Auch wenn ich mich in diesem Fall zunächst als übervorteilt oder benachteiligt einschätzen würde, könnte es dennoch sein, dass meine Haltung, mein Verhalten Schule macht. Vielleicht könnte es auch direkt Einfluss nehmen auf meine seelische Gesundheit. Sobald der Handlungsspielraum sich vergrößert, wird es Einfluss nehmen auf die Resilienz, auf die Widerstandsfähigkeit meines Ichs, meiner individuellen Existenz in der Pluralität dieser Gesellschaft. Oder anders ausgedrückt: Je stabiler, desto krisenfester, durch die Höhen und Tiefen des Lebens gehen, weil man statt der Aussichtslosigkeit der Situation einen inneren Handlungsspielraum erkennt.

 

Handlungsspielraum

 

Handlungsspielraum statt Hilflosigkeit und Ohnmacht.
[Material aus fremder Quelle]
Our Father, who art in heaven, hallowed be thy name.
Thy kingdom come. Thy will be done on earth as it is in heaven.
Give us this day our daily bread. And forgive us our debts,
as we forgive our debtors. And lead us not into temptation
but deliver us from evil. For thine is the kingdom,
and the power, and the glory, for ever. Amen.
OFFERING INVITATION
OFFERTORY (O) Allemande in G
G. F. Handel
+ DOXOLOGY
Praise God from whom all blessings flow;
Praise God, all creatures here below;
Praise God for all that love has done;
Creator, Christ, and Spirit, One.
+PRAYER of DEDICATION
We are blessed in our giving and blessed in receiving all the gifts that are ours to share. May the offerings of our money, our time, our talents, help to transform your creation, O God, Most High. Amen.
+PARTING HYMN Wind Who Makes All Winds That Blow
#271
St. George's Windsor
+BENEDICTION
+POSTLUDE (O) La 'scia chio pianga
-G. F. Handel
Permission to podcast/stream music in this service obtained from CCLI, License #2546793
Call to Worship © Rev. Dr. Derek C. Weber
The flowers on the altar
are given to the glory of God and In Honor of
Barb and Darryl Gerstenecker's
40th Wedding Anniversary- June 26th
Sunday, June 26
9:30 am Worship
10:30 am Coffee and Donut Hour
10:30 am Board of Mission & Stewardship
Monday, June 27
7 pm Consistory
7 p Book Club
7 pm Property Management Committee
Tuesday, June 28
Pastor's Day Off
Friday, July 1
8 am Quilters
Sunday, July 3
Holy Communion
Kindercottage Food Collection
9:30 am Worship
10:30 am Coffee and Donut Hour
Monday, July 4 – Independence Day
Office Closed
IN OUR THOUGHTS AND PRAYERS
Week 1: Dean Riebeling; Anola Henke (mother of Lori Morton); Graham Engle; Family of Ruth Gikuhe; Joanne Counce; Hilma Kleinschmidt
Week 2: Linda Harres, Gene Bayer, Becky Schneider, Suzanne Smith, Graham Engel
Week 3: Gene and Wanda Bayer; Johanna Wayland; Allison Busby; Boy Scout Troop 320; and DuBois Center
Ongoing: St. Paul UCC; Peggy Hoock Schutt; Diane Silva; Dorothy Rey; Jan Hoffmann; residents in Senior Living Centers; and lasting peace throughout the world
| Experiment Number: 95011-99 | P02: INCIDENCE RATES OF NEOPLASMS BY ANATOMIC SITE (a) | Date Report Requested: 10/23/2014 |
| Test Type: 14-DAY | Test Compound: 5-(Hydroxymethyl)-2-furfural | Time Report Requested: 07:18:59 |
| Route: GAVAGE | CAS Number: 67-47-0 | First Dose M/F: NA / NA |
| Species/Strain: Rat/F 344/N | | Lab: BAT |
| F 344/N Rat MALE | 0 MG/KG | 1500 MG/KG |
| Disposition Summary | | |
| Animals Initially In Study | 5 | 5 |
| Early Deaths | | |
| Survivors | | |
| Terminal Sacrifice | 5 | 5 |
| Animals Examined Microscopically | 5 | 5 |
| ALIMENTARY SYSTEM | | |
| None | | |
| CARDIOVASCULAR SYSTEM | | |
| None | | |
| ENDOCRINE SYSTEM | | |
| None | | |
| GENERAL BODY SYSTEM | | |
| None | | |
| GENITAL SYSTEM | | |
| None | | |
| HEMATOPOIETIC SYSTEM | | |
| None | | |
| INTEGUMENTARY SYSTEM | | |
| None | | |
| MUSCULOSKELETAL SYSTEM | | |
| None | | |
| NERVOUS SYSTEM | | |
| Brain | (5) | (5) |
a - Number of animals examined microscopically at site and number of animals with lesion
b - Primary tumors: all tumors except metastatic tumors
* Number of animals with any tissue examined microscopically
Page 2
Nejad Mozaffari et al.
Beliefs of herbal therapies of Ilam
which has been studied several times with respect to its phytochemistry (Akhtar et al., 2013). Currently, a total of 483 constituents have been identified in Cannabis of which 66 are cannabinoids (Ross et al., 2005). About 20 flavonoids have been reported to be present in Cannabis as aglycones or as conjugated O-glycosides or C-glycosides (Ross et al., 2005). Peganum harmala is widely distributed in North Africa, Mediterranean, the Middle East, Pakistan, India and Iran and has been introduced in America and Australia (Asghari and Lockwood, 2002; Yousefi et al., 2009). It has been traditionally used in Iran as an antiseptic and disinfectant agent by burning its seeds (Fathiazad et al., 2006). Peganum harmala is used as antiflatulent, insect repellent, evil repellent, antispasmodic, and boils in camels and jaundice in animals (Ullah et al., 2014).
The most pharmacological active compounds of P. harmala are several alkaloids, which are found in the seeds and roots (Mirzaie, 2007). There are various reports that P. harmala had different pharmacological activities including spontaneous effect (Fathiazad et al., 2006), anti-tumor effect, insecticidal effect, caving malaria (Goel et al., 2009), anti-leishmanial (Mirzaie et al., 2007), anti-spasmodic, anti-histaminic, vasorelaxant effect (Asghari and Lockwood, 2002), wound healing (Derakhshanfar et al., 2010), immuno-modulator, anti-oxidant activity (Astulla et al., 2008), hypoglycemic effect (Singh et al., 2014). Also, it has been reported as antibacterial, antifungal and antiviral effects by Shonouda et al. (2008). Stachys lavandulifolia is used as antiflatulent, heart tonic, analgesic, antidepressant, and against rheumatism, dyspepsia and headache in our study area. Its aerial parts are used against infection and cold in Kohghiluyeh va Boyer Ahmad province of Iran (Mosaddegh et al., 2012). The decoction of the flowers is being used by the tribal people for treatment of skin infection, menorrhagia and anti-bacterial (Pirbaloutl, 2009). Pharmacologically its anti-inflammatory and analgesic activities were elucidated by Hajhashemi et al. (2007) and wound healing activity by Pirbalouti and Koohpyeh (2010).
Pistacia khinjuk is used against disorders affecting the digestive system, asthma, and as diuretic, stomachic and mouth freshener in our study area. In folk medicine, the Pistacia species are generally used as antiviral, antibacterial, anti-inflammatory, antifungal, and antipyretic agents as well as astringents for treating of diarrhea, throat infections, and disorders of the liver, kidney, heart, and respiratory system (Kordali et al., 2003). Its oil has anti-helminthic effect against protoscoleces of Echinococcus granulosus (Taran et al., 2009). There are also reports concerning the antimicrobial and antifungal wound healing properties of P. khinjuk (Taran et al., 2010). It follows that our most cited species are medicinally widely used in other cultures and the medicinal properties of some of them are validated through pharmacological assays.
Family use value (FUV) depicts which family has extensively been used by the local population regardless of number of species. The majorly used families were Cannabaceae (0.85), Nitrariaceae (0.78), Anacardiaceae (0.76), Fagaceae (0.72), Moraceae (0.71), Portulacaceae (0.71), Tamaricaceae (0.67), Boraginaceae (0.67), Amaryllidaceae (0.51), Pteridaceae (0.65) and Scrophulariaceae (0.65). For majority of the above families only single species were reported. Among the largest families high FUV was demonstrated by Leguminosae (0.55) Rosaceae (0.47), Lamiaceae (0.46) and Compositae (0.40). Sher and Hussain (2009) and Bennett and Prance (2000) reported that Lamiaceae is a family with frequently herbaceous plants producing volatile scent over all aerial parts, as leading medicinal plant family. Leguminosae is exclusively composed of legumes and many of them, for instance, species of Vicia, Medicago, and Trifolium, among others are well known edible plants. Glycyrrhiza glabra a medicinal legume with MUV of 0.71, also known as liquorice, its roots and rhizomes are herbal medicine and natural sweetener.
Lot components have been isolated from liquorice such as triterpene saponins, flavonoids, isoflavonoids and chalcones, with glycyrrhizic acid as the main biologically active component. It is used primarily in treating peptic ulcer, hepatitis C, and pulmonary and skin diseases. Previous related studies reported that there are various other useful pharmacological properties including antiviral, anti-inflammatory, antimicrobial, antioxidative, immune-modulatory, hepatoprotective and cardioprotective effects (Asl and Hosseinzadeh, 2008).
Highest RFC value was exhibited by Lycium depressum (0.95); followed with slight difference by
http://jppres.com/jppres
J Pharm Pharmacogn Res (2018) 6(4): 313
Ein probates Mittel bei der Bewältigung von Krisen. Auch hilfreich in Bezug auf Depressionen, Stimmungstiefs und Ängsten. Von den Abkürzungen, an dem Zerreden vorbei, hinein in die Tiefe der Entstehungsprozesse von Symptomen, Erscheinungen und Phänomenen und daraus Schlüsse ziehen, die mein individuelles Denken, Fühlen und Handeln verändern könnten. Nachhaltigkeit statt Zügellosigkeit. Dies könnte mir zum Wohle geschehen und Einfluss haben auch auf das Wohl der Menschen, mit denen ich zusammenlebe.

 

Wünsche

 

Alles Liebe und Gute hierzu auf Ihrem persönlichen Weg durchs Leben, wünscht Ihnen von Herzen, das Team der Praxis für Psychotherapie, Barbara Schlemmer, Dipl. Psychologin und Andreas Schlemmer, Heilpraktiker für Psychotherapie.